De acuerdo con el Informe de la Junta Directiva del Emisor al Congreso, divulgado este 3 de agosto, entre enero y junio el Emisor obtuvo ingresos por 6,28 billones de pesos y registró egresos por 1,79 billones. Los ingresos disminuyeron 33,2 % frente al primer semestre del año pasado, mientras que los gastos aumentaron 8 %.

El principal golpe provino de las reservas internacionales. Su rendimiento reconocido en el estado de resultados fue de 2,84 billones de pesos, con una caída anual de 58,3 %, equivalente a 3,96 billones.
La menor contribución de las reservas fue compensada parcialmente por otros componentes. Los rendimientos de los títulos de deuda pública en poder del Banco llegaron a 1,98 billones de pesos, 36,4 % más que un año atrás, debido a mayores saldos y tasas promedio. Los intereses generados por las operaciones repo de expansión sumaron 1,15 billones, con un incremento de 27,6 %.

Por el lado de los gastos, la remuneración de los depósitos del Gobierno Nacional ascendió a 637.000 millones de pesos, 15,9 % más que en el primer semestre de 2025. El aumento obedeció a un mayor saldo promedio y a una tasa de remuneración más alta.
Los gastos corporativos llegaron a 538.000 millones de pesos, impulsados por los proyectos y servicios tecnológicos y el ajuste salarial, mientras que la emisión y puesta en circulación de billetes y monedas costó 212.000 millones.

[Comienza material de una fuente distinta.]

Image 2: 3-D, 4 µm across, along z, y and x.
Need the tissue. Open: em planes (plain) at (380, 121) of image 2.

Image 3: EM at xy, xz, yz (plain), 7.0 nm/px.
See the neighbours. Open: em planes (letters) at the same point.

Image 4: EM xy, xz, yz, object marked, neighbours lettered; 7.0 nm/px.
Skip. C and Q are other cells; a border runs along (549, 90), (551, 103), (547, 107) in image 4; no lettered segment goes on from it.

Para todo 2026, el Banco proyecta utilidades por 9,19 billones de pesos, 4,7 billones menos que en 2025, lo que representa una caída de 33,8 %. El Emisor advierte que la proyección está sujeta a una elevada incertidumbre, especialmente por el comportamiento de las tasas internacionales, la tasa de cambio y las fuentes de expansión de la base monetaria.
Pese a la disminución esperada, el resultado seguiría siendo importante para las finanzas públicas. Por ley, las utilidades del Banco, una vez descontadas las reservas patrimoniales, deben transferirse al Gobierno Nacional. En 2026, el Emisor giró cerca de 13,9 billones de pesos, correspondientes a las ganancias obtenidas en 2025, el monto más alto de su historia.

Ese récord se sustentó en el buen desempeño de las reservas internacionales. En 2025, su administración produjo ingresos netos por 11,9 billones de pesos y explicó el 86 % de las utilidades del Emisor.
El informe al Congreso también señala que, al cierre de junio de este año, las reservas internacionales ascendieron a cerca de 67.000 millones de dólares, lo que significa un aumento de 605 millones frente al nivel que registraron a finales de 2025. Esto implica que las reservas se mantienen en un nivel considerado adecuado según los estándares internacionales y ayudan al país a enfrentar episodios de incertidumbre internacional.
De otro lado, el Banco hizo un balance del sistema de pagos instantáneo Bre-B, que está bajo su operación. A junio, contaba con 109 millones de llaves y se habían realizado 1.108 millones de transacciones.